▶ **WORK ITEM A**
Reproduce the records below from their first line through the line containing "Answer: approximately 90°", both ends included.

▶ **PAGE EXTRACT**
[Start of Attachment]

What Did You Say?

 

 

Various quotes from people who

worked with Golan-Globus and Cannon.

 

...and a few pearls of wisdom from Golan-Globus, amongst others.

 

 

Link to this page: www.cannon.org.uk/quotes.htm

 

 

 

 

 

 

 

"Brooke is the most beautiful creature on earth, she is the genie of the desert and Lambert is a wildman, but educated. He wants to rape her, but he controls himself. We are not afraid here of clichés. I want a beautiful romantic blockbuster where all American kids will identify."  -Menahem Golan, talking about Brooke Shields (as pictured) in Sahara (1984)

 

 

 

 

 

 

 

 

 

 

 

 

 

 

 

 

"They supported me well over the years, staying around even after my star declined. They offered me a rare and loyal affection and gratitude over a long period of time." 

-Sylvia Kristel on Golan-Globus.

 

 

 

"Cannon has aquired a two storey house on Sunset Boulevard and will take up residence there next month" -Yoram Globus, on Cannon's move to Hollywood (1979).

 

 

 

"No, it wasn't a shotgun, it was a chainsaw. He said he was going to cut off his finger if I didn't make his film." -Menahem Golan talking about Barbet Schroeder and Barfly.

[End of Attachment]

[Collected data entries]

[Start of Attachment]

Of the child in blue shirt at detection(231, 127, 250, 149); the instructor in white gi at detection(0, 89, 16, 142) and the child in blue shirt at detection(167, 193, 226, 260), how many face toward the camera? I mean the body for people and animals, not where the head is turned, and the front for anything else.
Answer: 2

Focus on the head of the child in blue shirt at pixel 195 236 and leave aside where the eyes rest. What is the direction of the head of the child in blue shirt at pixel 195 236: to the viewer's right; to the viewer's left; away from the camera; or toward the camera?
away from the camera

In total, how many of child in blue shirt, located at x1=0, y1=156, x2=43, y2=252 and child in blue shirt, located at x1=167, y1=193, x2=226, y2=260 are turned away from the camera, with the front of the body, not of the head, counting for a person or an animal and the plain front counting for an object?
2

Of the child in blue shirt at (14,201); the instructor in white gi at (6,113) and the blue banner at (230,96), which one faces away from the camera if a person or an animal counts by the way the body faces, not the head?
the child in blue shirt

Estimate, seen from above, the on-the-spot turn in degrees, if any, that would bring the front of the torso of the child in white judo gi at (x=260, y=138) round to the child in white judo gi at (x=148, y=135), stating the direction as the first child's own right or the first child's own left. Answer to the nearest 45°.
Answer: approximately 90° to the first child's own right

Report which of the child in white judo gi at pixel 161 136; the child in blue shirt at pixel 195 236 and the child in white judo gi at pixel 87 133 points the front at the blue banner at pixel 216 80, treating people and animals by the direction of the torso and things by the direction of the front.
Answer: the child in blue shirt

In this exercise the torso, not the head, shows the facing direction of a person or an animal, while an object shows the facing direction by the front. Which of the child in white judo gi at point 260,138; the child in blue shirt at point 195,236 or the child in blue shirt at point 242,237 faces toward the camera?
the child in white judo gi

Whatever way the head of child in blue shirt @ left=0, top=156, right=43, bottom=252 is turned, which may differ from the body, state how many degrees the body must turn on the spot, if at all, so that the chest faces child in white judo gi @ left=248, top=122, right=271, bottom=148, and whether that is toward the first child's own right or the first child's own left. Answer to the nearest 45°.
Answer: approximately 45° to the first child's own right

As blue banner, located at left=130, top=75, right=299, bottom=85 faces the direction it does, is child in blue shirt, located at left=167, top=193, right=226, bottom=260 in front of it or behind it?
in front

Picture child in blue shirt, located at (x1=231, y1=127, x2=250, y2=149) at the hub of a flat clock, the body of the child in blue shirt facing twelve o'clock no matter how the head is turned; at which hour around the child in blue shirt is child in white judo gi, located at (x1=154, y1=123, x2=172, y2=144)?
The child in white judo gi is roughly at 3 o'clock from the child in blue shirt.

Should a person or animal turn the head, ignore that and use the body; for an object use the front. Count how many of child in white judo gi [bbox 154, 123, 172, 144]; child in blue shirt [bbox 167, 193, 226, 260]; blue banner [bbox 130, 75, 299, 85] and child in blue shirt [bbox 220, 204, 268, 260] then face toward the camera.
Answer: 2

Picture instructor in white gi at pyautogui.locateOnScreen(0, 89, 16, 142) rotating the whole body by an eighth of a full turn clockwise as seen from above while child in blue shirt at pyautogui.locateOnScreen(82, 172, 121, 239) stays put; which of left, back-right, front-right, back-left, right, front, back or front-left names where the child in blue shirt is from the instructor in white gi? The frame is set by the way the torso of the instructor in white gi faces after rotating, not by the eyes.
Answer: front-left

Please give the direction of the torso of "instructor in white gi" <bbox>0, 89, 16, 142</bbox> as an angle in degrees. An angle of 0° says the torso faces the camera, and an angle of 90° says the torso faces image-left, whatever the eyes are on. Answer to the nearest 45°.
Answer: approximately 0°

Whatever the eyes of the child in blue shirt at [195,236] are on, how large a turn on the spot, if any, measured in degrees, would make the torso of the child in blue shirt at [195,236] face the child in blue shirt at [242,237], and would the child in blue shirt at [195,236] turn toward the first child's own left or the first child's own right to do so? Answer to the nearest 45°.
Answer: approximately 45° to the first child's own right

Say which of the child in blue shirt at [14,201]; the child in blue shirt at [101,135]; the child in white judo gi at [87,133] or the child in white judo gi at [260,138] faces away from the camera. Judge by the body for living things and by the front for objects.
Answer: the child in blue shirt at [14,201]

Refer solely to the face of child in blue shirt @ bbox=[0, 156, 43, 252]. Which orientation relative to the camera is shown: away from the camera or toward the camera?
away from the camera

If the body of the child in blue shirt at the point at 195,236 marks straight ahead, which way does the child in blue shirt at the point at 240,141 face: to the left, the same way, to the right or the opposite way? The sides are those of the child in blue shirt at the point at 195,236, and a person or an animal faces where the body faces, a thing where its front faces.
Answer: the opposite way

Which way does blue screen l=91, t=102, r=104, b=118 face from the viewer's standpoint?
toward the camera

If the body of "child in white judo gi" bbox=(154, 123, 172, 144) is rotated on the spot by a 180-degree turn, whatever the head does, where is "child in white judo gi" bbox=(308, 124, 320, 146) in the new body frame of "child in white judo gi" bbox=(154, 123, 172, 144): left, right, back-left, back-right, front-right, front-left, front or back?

[End of Attachment]

▶ **WORK ITEM B**
Continue the page of quotes about Golan-Globus and Cannon above from the point where it stops.

▶ **RESPONSE BOX A**
Of the child in blue shirt at detection(231, 127, 250, 149); the instructor in white gi at detection(0, 89, 16, 142) and the child in blue shirt at detection(167, 193, 226, 260), how many face toward the camera? I mean the body for people and animals, not where the head is turned, and the front for anything else.
Answer: 2

Focus on the head of the child in blue shirt at pixel 195 236 and leave aside where the eyes rest. What is the direction of the head of the child in blue shirt at pixel 195 236: to the viewer's right; to the viewer's left; away from the camera; or toward the camera?
away from the camera

In total, how many of child in blue shirt, located at x1=0, y1=156, x2=43, y2=252 and child in blue shirt, located at x1=167, y1=193, x2=226, y2=260 are turned away from the camera, with the front of the body, not of the head, counting for a person or an animal and the plain front counting for an object?
2

Of the child in blue shirt at (14,201); the instructor in white gi at (6,113) and the blue banner at (230,96), which one faces away from the camera if a person or an animal counts by the way the body faces, not the head?
the child in blue shirt

Estimate, seen from above, the on-the-spot turn in degrees, if any, that would bring the front of the torso of the child in white judo gi at (x=260, y=138) round to the child in white judo gi at (x=148, y=135), stating the direction as the first child's own right or the first child's own left. Answer to the nearest 45°.
Answer: approximately 90° to the first child's own right

▶ **RESPONSE BOX B**
"No other production organization in the world today has taken more chances with serious, marginal films." -Roger Ebert

 

 

 

"Superman IV killed the franchise." -Ilya Salkind, executive producer, Superman III

 

 

 

"When I was in Cannon I was wealthy, but that was not important, what is important is to be able to make any movie you want".  -Menahem Golan

 

 

 

"When someone like Goddard comes to you -nothing works." -Menahem Golan

 

 

 

 

"The last time I saw Menahem Golan, he was waving a large dinner napkin in the air. That was last year at the Cannes Film Festival. Golan had just gone to lunch with Jean-Luc Godard, the famous French director, and signed him to a contract to direct a modern version of "King Lear." The contract was written on the napkin. It paid Godard $20,000 on the spot, and spoke in grandiose terms of signing Norman Mailer to write the screenplay, Marlon Brando to play Lear and Woody Allen to play the Fool." -Roger Ebert, 1986.

 

 

"I don't think I signed a contract. Cannon (or Golan-Globus, can't recall) just picked up black market labourers as extras. It was either construction that week or film set with good food and $200 a day. Not bad for 15 years ago. They put the outfit and paraphernalia on and within a day I was sitting in the front row in the court room, yelling at some poor actress an insult I still don't understand." -unknown extra, unknown film.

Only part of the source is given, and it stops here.